What is expected » Determine how many lines of the listing below hold the string "Response", then state that number alone.

Provided information »
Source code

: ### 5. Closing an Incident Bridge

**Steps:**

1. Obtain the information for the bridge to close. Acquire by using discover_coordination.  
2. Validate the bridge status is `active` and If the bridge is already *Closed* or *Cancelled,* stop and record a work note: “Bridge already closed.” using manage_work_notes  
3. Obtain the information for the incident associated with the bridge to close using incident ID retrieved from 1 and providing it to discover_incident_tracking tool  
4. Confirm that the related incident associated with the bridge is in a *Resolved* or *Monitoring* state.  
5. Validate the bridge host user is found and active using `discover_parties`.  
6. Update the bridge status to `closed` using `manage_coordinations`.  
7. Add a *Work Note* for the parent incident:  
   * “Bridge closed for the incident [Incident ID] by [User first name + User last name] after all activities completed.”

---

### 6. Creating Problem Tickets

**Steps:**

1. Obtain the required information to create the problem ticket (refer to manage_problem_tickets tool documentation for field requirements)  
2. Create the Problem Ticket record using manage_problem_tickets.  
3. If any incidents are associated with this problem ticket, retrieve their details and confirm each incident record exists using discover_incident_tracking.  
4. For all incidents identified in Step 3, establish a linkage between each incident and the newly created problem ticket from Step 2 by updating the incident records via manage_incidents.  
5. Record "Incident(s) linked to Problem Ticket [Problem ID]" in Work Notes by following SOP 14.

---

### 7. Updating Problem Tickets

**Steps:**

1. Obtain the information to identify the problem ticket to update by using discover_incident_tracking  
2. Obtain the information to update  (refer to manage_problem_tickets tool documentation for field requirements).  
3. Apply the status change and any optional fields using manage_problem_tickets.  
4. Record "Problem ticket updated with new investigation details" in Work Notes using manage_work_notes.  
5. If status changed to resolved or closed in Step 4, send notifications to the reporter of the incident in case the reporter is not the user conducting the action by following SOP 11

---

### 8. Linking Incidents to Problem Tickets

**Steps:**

...

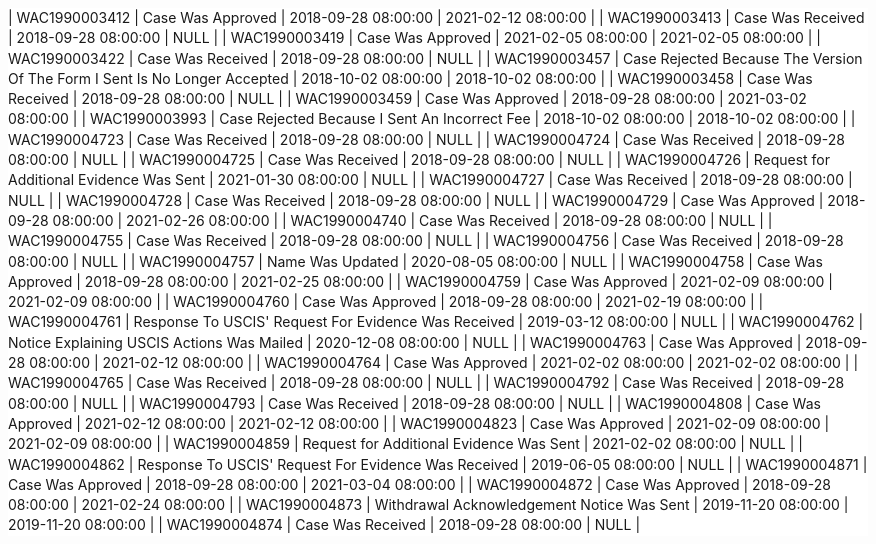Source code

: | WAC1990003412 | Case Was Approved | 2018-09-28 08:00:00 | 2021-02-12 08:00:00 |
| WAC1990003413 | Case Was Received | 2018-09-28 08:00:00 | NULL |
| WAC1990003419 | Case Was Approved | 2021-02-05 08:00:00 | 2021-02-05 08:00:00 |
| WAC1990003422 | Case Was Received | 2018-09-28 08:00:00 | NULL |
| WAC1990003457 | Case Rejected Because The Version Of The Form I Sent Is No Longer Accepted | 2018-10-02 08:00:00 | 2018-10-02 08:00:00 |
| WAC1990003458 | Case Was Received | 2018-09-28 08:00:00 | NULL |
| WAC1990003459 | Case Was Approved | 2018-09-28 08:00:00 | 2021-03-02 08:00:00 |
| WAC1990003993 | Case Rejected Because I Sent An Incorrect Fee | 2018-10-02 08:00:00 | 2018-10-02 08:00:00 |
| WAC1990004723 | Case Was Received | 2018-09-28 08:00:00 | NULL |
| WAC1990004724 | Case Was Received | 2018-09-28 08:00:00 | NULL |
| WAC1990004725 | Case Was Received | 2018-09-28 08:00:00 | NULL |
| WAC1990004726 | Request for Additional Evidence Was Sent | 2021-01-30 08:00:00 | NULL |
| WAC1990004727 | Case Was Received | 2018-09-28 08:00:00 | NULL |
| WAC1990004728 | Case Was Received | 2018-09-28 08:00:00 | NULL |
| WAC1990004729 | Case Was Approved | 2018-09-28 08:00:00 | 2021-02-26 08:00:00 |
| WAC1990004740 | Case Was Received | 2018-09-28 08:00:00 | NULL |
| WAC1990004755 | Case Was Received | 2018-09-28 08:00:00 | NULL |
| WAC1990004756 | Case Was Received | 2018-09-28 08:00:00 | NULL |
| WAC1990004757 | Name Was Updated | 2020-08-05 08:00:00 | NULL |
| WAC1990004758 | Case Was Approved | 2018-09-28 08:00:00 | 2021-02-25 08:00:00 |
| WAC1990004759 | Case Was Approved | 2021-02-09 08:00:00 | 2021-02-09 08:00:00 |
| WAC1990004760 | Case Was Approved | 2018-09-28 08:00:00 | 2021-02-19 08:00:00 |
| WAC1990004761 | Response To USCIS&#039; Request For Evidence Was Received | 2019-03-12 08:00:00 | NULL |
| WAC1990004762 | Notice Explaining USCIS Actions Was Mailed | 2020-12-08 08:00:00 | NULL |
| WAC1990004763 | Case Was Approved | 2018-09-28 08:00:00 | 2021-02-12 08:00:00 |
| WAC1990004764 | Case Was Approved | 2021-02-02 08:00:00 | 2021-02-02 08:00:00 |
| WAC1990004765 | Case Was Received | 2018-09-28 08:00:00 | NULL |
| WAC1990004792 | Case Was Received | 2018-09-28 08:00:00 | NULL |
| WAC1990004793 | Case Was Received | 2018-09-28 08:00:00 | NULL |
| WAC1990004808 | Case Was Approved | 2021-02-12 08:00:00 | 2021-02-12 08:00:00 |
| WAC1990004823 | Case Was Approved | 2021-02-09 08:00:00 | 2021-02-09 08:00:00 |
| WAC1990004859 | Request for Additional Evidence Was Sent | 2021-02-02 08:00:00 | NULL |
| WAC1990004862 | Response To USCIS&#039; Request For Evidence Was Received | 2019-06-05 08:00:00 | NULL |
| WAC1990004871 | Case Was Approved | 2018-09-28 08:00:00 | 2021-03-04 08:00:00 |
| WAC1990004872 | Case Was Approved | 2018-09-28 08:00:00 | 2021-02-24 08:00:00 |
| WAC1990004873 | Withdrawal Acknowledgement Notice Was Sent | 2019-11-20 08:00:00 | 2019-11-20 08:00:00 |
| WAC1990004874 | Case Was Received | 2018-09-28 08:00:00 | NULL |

Answer to this problem » 2